## WHAT NEEDS TO BE DONE
An exact reproduction of the records is required, with all pictures omitted.

*** SOURCE MATERIAL Section Begins ***

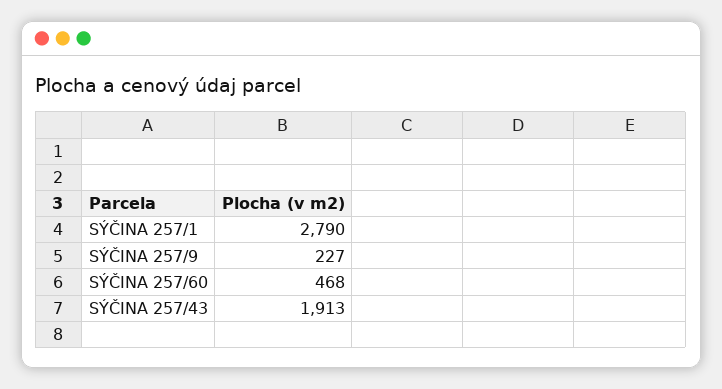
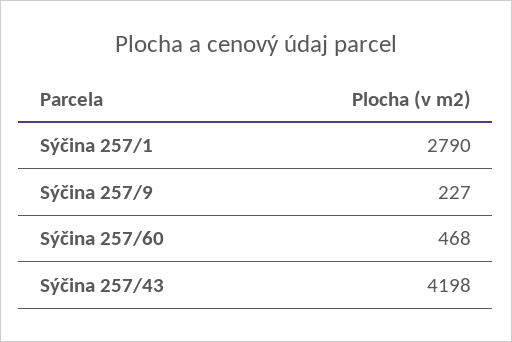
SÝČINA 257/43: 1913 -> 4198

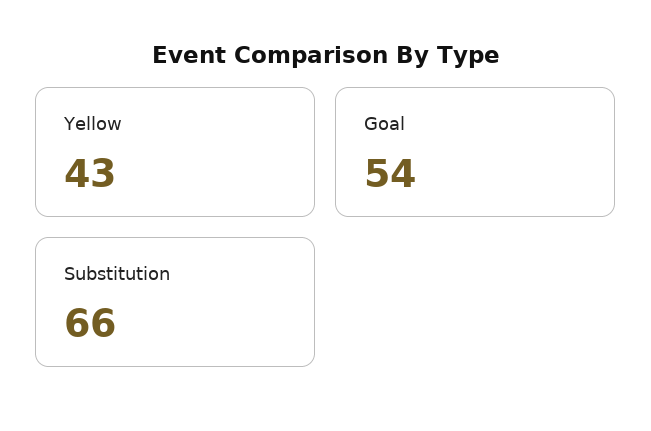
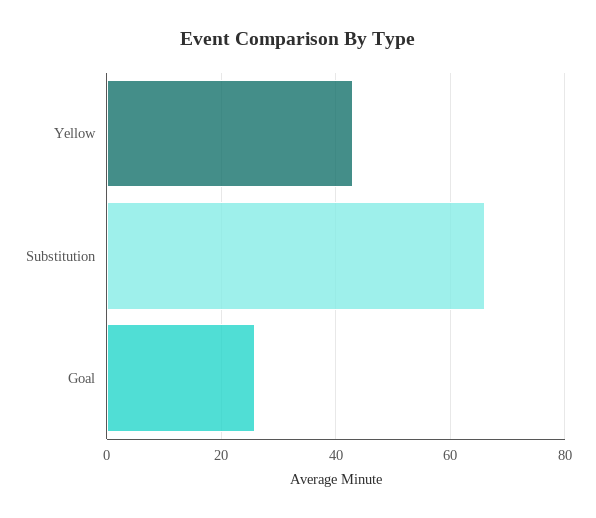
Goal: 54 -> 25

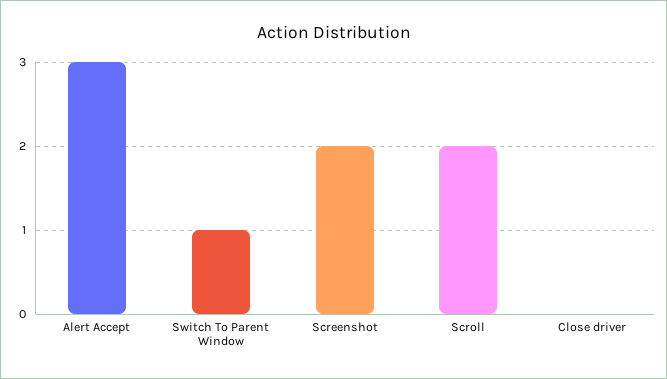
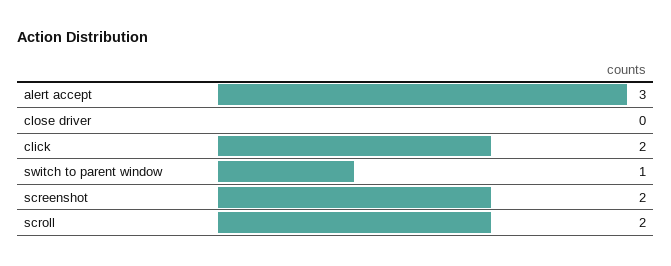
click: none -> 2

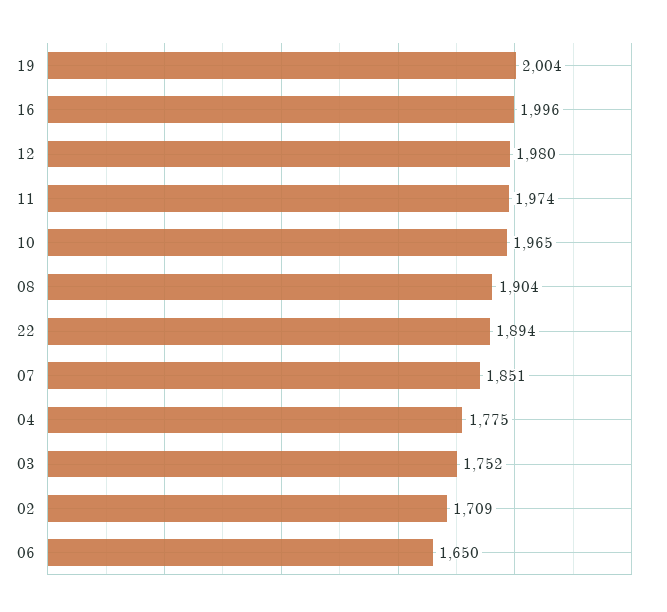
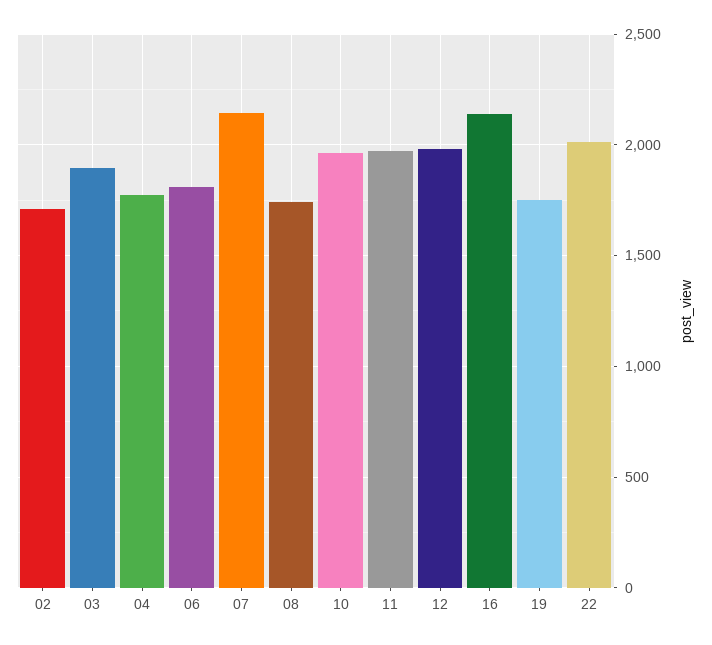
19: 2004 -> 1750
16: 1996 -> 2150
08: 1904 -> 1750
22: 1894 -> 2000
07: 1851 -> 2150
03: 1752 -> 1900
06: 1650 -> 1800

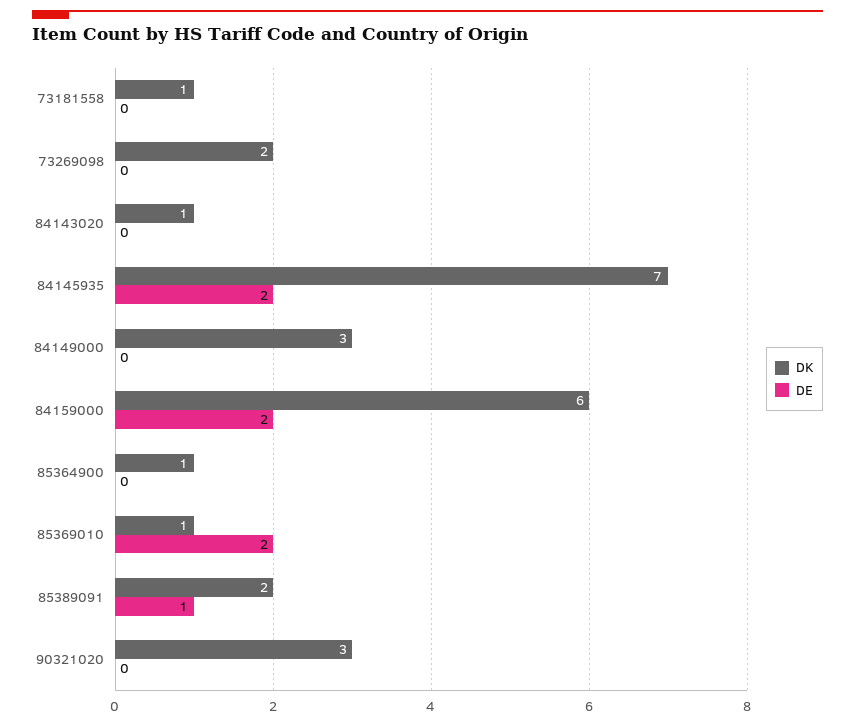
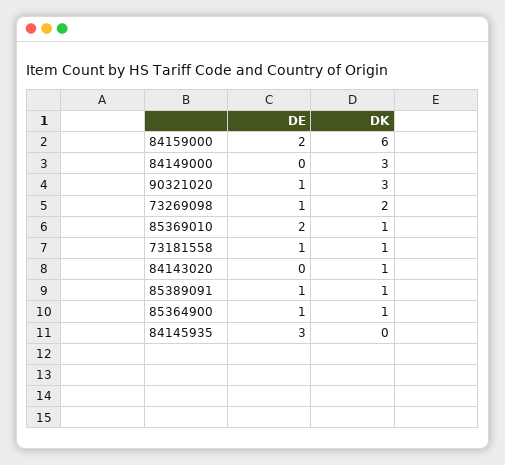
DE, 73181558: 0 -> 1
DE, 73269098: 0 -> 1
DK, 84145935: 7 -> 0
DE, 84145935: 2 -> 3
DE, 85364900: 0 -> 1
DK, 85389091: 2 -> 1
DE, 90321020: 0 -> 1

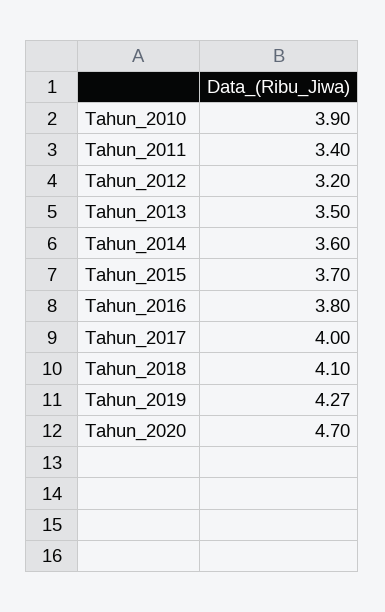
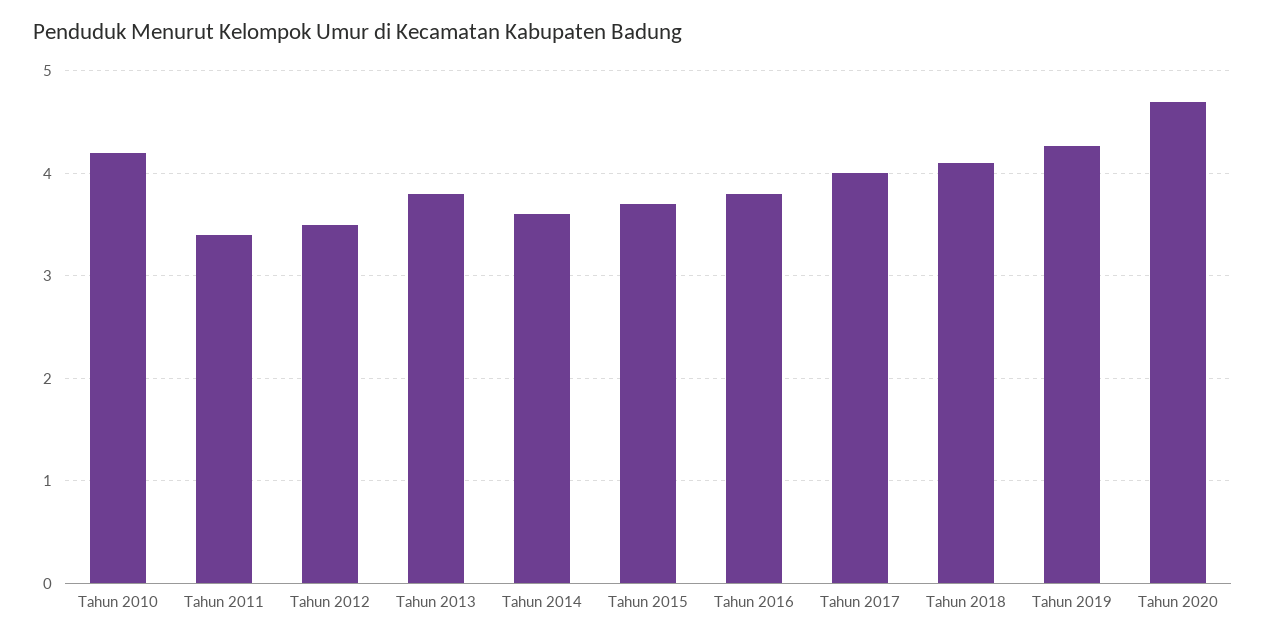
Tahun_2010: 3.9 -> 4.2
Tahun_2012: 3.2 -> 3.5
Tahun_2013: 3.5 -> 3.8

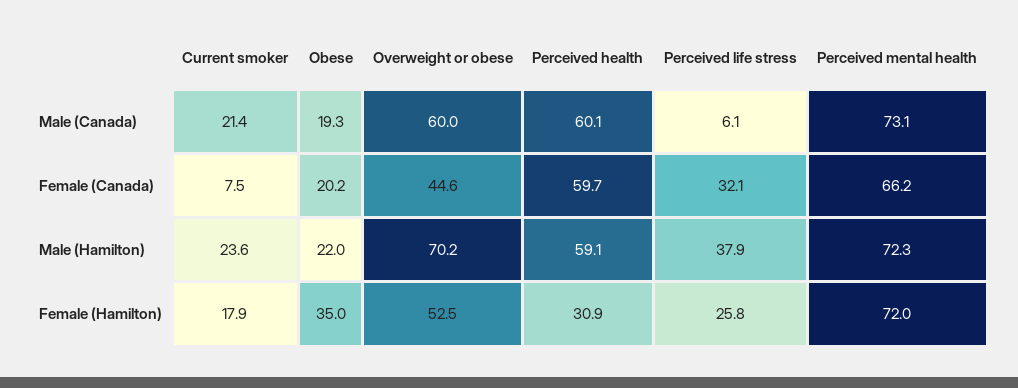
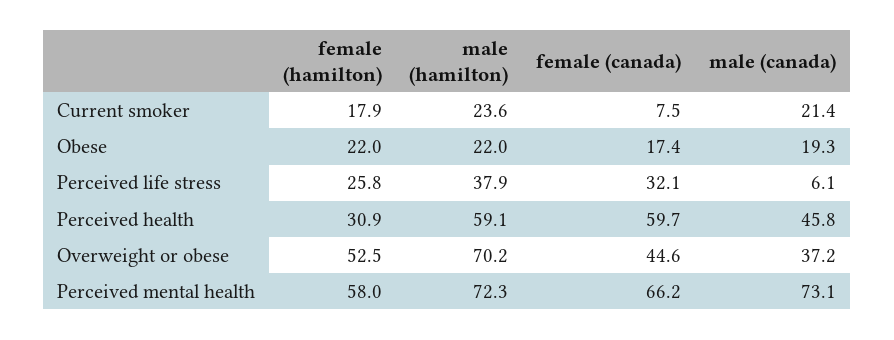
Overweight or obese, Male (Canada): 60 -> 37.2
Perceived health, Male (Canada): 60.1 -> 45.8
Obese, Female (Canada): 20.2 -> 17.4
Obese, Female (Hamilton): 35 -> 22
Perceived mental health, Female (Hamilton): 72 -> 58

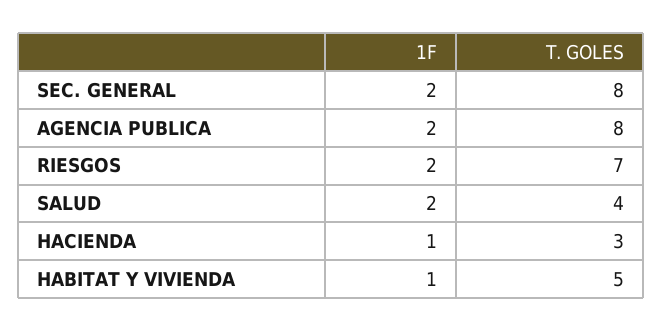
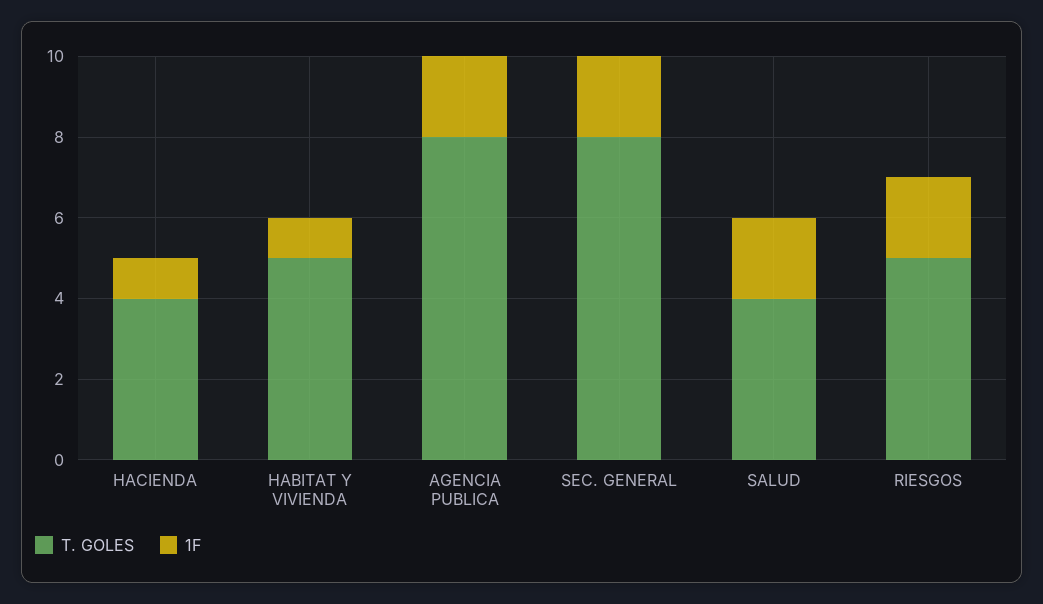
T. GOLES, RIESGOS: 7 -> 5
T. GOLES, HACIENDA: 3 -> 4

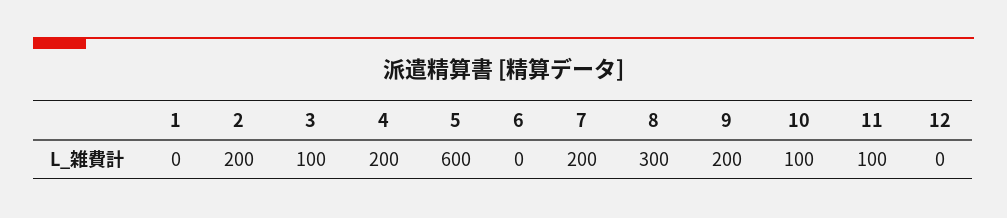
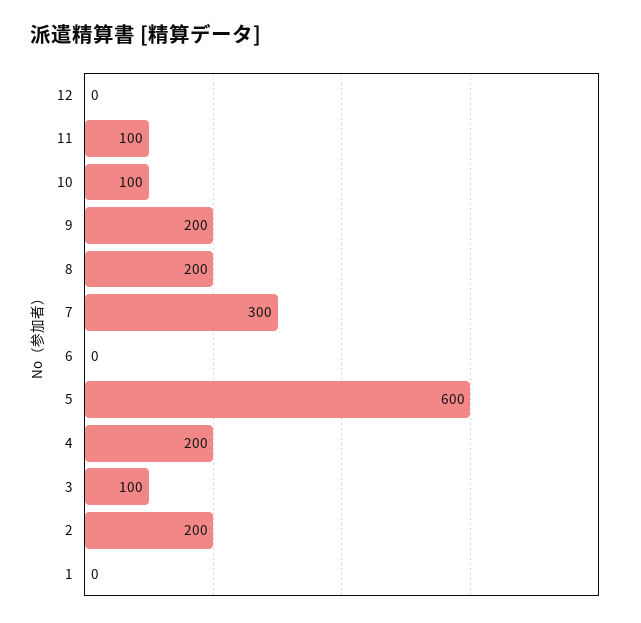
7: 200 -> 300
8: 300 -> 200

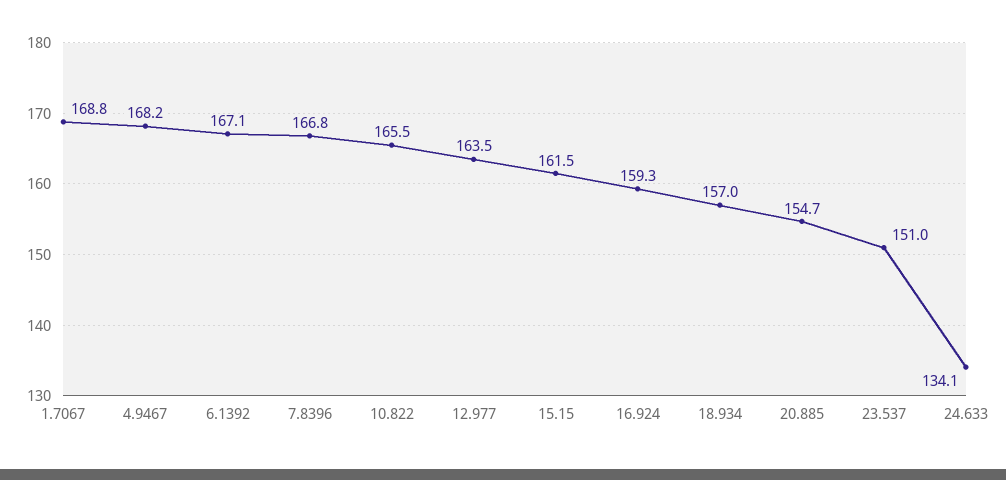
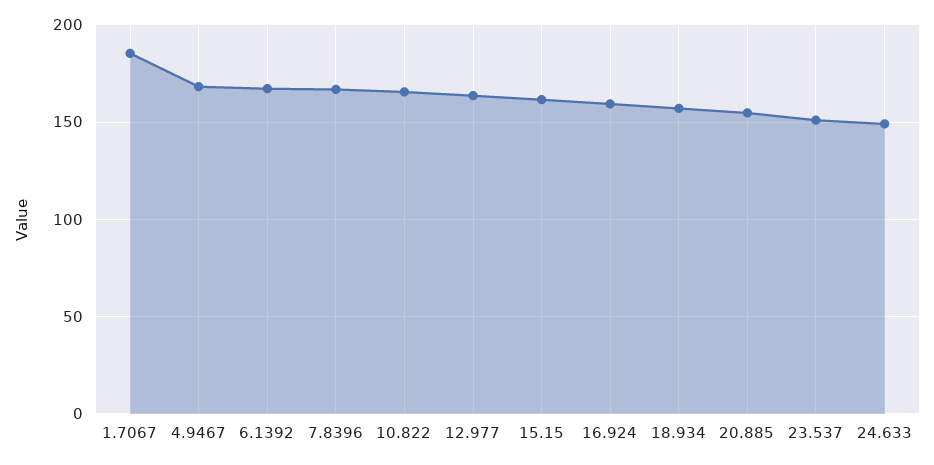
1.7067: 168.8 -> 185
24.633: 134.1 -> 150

*** SOURCE MATERIAL Section Ends ***

## SOLUTION
SÝČINA 257/43: 1913 -> 4198

Goal: 54 -> 25

click: none -> 2

19: 2004 -> 1750
16: 1996 -> 2150
08: 1904 -> 1750
22: 1894 -> 2000
07: 1851 -> 2150
03: 1752 -> 1900
06: 1650 -> 1800

DE, 73181558: 0 -> 1
DE, 73269098: 0 -> 1
DK, 84145935: 7 -> 0
DE, 84145935: 2 -> 3
DE, 85364900: 0 -> 1
DK, 85389091: 2 -> 1
DE, 90321020: 0 -> 1

Tahun_2010: 3.9 -> 4.2
Tahun_2012: 3.2 -> 3.5
Tahun_2013: 3.5 -> 3.8

Overweight or obese, Male (Canada): 60 -> 37.2
Perceived health, Male (Canada): 60.1 -> 45.8
Obese, Female (Canada): 20.2 -> 17.4
Obese, Female (Hamilton): 35 -> 22
Perceived mental health, Female (Hamilton): 72 -> 58

T. GOLES, RIESGOS: 7 -> 5
T. GOLES, HACIENDA: 3 -> 4

7: 200 -> 300
8: 300 -> 200

1.7067: 168.8 -> 185
24.633: 134.1 -> 150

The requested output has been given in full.